Una manera distinta de entender el derecho a la vida es interpretar que se trata de un derecho de libre disposición y que exige un hacer positivo por parte del Estado; sería semejante al derecho a la cultura que, por un lado, implica (a diferencia del derecho a la educación) que somos libres de acceder o no a la cultura y que el Estado no sólo no debe impedir nuestros cursos de acción en este sentido, sino que debe también poner los medios para facilitárnoslos.

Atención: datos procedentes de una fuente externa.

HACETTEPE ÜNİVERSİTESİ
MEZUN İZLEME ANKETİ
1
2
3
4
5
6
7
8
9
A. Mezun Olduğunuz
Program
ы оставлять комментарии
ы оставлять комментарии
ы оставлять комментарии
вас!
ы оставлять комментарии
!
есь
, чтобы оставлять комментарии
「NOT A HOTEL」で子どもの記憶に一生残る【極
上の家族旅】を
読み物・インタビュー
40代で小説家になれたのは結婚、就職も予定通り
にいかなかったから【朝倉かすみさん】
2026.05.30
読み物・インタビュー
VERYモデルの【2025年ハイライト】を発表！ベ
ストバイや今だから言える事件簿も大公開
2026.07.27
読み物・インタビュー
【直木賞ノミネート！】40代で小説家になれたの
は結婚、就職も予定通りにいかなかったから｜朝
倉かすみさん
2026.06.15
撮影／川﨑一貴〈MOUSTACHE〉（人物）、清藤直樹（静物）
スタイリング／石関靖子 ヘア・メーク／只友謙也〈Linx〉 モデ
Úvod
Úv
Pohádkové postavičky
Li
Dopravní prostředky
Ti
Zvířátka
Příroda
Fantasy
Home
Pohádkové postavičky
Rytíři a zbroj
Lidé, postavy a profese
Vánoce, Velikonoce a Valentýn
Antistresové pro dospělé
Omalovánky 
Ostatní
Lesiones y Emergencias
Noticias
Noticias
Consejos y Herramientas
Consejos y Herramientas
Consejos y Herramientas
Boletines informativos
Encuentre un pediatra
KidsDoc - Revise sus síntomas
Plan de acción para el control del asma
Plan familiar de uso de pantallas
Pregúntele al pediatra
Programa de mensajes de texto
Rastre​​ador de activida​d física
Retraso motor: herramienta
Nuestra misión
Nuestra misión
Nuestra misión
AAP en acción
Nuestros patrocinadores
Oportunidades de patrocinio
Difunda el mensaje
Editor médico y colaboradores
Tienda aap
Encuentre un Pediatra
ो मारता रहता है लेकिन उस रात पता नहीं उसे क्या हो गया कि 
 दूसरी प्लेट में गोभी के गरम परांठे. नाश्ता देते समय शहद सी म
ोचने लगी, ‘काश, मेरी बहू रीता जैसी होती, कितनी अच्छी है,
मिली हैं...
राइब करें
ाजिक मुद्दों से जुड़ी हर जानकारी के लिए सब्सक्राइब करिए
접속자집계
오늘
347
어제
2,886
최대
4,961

En fin, una variante de la anterior posición consiste en sostener que la «libre disposición» supone que se tiene derecho a vivir o a morir, pero de la vida no se puede disponer como se dispone de la propiedad. El propietario puede transmitir a otro su derecho sobre un determinado objeto, pero un individuo no puede trasmitir su derecho a morir o a vivir. En esto, el derecho a la vida se asemejaría al derecho de voto o al derecho a elegir una determinada religión.
Como se ve, la justificación de la huelga de hambre, cuando esa acción supone poner en peligro la vida, solo es posible si se sostiene alguna de las dos últimas posturas, o sea, si se acepta que existe algo así como un «derecho a morir» y que el valor de la autonomía personal está por encima del de la vida.
Bibliografía:
ATIENZA, Manuel, Tras la justicia. Una introducción al derecho y al razonamiento jurídico (cap. 4), Ariel, Barcelona, 1993; DÍEZ RIPOLLÉS, José Luis; «La huelga de hambre en el ámbito penitenciario», en Cuadernos de política criminal, núm. 30, 1986, págs. 603-659; GIMBERNAT, José Antonio; «Consideraciones éticas en torno a la huelga de hambre de los «GRAPO», en Jueces para la democracia, núm. 9, 1990, págs. 40-41; HOHFELD, WESLEY N., Conceptos jurídicos fundamentales (trad. de G. Carrió), Centro Editor de América Latina, Buenos Aires, 1968; JUANATEY, Carmen, Derecho, suicidio y eutanasia, Ministerio de Justicia e Interior, Madrid, 1994; RUIZ MIGUEL, Alfonso, «Autonomía individual y derecho a la propia vida (Un análisis filosófico-jurídico)», en Revista del Centro de Estudios Constitucionales, núm. 14, enero-abril 1993, págs. 135-165.